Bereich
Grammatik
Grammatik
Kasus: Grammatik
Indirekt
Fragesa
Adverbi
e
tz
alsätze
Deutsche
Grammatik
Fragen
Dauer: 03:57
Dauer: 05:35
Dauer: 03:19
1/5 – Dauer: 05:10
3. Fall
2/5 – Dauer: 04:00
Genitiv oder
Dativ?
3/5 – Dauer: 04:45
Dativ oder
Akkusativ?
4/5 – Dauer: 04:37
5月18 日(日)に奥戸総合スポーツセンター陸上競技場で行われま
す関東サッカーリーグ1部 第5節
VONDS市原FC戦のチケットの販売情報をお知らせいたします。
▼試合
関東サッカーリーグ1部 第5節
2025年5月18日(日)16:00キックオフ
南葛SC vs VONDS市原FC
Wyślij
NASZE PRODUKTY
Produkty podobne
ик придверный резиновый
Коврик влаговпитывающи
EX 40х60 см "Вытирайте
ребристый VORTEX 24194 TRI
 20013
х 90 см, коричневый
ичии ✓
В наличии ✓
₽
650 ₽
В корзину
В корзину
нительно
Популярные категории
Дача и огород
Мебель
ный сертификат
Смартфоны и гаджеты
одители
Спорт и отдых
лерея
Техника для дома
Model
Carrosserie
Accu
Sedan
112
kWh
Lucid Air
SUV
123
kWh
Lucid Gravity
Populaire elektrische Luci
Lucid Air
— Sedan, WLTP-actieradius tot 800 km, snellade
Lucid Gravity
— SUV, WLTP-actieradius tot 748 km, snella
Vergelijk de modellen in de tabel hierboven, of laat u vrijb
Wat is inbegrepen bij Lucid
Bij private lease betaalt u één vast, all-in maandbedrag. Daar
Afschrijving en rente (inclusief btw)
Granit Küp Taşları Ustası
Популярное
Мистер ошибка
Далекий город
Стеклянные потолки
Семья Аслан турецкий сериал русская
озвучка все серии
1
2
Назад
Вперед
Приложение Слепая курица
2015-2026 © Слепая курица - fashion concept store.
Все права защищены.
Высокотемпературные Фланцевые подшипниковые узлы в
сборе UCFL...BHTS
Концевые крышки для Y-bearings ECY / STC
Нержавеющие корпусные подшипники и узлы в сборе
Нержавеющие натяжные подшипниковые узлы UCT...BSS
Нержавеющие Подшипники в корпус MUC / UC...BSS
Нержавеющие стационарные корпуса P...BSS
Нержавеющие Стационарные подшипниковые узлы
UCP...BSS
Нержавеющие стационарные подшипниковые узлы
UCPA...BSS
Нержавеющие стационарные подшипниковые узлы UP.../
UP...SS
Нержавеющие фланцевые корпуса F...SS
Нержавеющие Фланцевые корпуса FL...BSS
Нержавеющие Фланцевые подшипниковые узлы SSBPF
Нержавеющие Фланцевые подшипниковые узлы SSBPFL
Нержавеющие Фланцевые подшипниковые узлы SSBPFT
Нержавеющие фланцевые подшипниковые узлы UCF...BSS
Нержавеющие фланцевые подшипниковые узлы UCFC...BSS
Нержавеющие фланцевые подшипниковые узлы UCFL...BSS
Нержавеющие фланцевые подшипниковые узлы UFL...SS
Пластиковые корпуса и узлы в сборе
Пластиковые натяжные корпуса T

--- --- ---

演習の目標: 上の資料のすべての行を、空行は除いて、「番号」と「行」の二列からなるMarkdownの表に並べなさい。

解答:
| 番号 | 行 |
|---|---|
| 1 | Bereich |
| 2 | Grammatik |
| 3 | Grammatik |
| 4 | Kasus: Grammatik |
| 5 | Indirekt |
| 6 | Fragesa |
| 7 | Adverbi |
| 8 | e |
| 9 | tz |
| 10 | alsätze |
| 11 | Deutsche |
| 12 | Grammatik |
| 13 | Fragen |
| 14 | Dauer: 03:57 |
| 15 | Dauer: 05:35 |
| 16 | Dauer: 03:19 |
| 17 | 1/5 – Dauer: 05:10 |
| 18 | 3. Fall |
| 19 | 2/5 – Dauer: 04:00 |
| 20 | Genitiv oder |
| 21 | Dativ? |
| 22 | 3/5 – Dauer: 04:45 |
| 23 | Dativ oder |
| 24 | Akkusativ? |
| 25 | 4/5 – Dauer: 04:37 |
| 26 | 5月18 日(日)に奥戸総合スポーツセンター陸上競技場で行われま |
| 27 | す関東サッカーリーグ1部 第5節 |
| 28 | VONDS市原FC戦のチケットの販売情報をお知らせいたします。 |
| 29 | ▼試合 |
| 30 | 関東サッカーリーグ1部 第5節 |
| 31 | 2025年5月18日(日)16:00キックオフ |
| 32 | 南葛SC vs VONDS市原FC |
| 33 | Wyślij |
| 34 | NASZE PRODUKTY |
| 35 | Produkty podobne |
| 36 | ик придверный резиновый |
| 37 | Коврик влаговпитывающи |
| 38 | EX 40х60 см "Вытирайте |
| 39 | ребристый VORTEX 24194 TRI |
| 40 |  20013 |
| 41 | х 90 см, коричневый |
| 42 | ичии ✓ |
| 43 | В наличии ✓ |
| 44 | ₽ |
| 45 | 650 ₽ |
| 46 | В корзину |
| 47 | В корзину |
| 48 | нительно |
| 49 | Популярные категории |
| 50 | Дача и огород |
| 51 | Мебель |
| 52 | ный сертификат |
| 53 | Смартфоны и гаджеты |
| 54 | одители |
| 55 | Спорт и отдых |
| 56 | лерея |
| 57 | Техника для дома |
| 58 | Model |
| 59 | Carrosserie |
| 60 | Accu |
| 61 | Sedan |
| 62 | 112 |
| 63 | kWh |
| 64 | Lucid Air |
| 65 | SUV |
| 66 | 123 |
| 67 | kWh |
| 68 | Lucid Gravity |
| 69 | Populaire elektrische Luci |
| 70 | Lucid Air |
| 71 | — Sedan, WLTP-actieradius tot 800 km, snellade |
| 72 | Lucid Gravity |
| 73 | — SUV, WLTP-actieradius tot 748 km, snella |
| 74 | Vergelijk de modellen in de tabel hierboven, of laat u vrijb |
| 75 | Wat is inbegrepen bij Lucid |
| 76 | Bij private lease betaalt u één vast, all-in maandbedrag. Daar |
| 77 | Afschrijving en rente (inclusief btw) |
| 78 | Granit Küp Taşları Ustası |
| 79 | Популярное |
| 80 | Мистер ошибка |
| 81 | Далекий город |
| 82 | Стеклянные потолки |
| 83 | Семья Аслан турецкий сериал русская |
| 84 | озвучка все серии |
| 85 | 1 |
| 86 | 2 |
| 87 | Назад |
| 88 | Вперед |
| 89 | Приложение Слепая курица |
| 90 | 2015-2026 © Слепая курица - fashion concept store. |
| 91 | Все права защищены. |
| 92 | Высокотемпературные Фланцевые подшипниковые узлы в |
| 93 | сборе UCFL...BHTS |
| 94 | Концевые крышки для Y-bearings ECY / STC |
| 95 | Нержавеющие корпусные подшипники и узлы в сборе |
| 96 | Нержавеющие натяжные подшипниковые узлы UCT...BSS |
| 97 | Нержавеющие Подшипники в корпус MUC / UC...BSS |
| 98 | Нержавеющие стационарные корпуса P...BSS |
| 99 | Нержавеющие Стационарные подшипниковые узлы |
| 100 | UCP...BSS |
| 101 | Нержавеющие стационарные подшипниковые узлы |
| 102 | UCPA...BSS |
| 103 | Нержавеющие стационарные подшипниковые узлы UP.../ |
| 104 | UP...SS |
| 105 | Нержавеющие фланцевые корпуса F...SS |
| 106 | Нержавеющие Фланцевые корпуса FL...BSS |
| 107 | Нержавеющие Фланцевые подшипниковые узлы SSBPF |
| 108 | Нержавеющие Фланцевые подшипниковые узлы SSBPFL |
| 109 | Нержавеющие Фланцевые подшипниковые узлы SSBPFT |
| 110 | Нержавеющие фланцевые подшипниковые узлы UCF...BSS |
| 111 | Нержавеющие фланцевые подшипниковые узлы UCFC...BSS |
| 112 | Нержавеющие фланцевые подшипниковые узлы UCFL...BSS |
| 113 | Нержавеющие фланцевые подшипниковые узлы UFL...SS |
| 114 | Пластиковые корпуса и узлы в сборе |
| 115 | Пластиковые натяжные корпуса T |